Sure, cynics could point out that social media platforms have long struggled with how to police misinformation across a variety of issues ranging from vaccine conspiracies to election meddling to teen risks. But the distortions surrounding the Israel-Hamas conflict, and the rampant anti-Semitism and Islamophobic hate they have spurred, strikes at something more fundamental.

Eighty years ago, when Allied troops liberated the emaciated, diseased skeletal survivors of Nazi concentration camps, Supreme Allied Commander General Dwight Eisenhower insisted on having international press see the horrors of the Holocaust with their own eyes to preempt the propaganda of historical denialism. As Eisenhower wrote, “the visual evidence and the verbal testimony of starvation, cruelty, and bestiality were so overpowering as to leave me sick… we made the visit deliberately in order to be in a position to give first-hand evidence of these things if ever, in the future, there develops a tendency to charge these allegations merely to ‘propaganda.’”

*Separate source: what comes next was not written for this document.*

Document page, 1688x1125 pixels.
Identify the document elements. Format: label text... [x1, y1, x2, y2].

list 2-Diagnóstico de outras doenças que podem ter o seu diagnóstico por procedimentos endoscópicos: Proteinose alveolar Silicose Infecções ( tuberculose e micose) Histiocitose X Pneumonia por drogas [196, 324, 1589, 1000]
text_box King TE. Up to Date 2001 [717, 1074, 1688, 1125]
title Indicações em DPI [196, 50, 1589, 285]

Now, with rampant denial of Hamas’ atrocities on the rise, Eisenhower’s warning seems especially prescient. This is not an abstract debate over preferred statistical methodology or about competing intellectual theories. Much as how historian Tim Snyder and Special Envoy for Antisemitism Deborah Lipstadt have called out Holocaust deniers as perpetuating fraud, or when Pulitzer Prize-winning historian David Blight called out slavery deniers as fraudulent, there is such a thing as the truth, and there is such a thing as evil. Each should be clearly recognized as such with no ambiguity.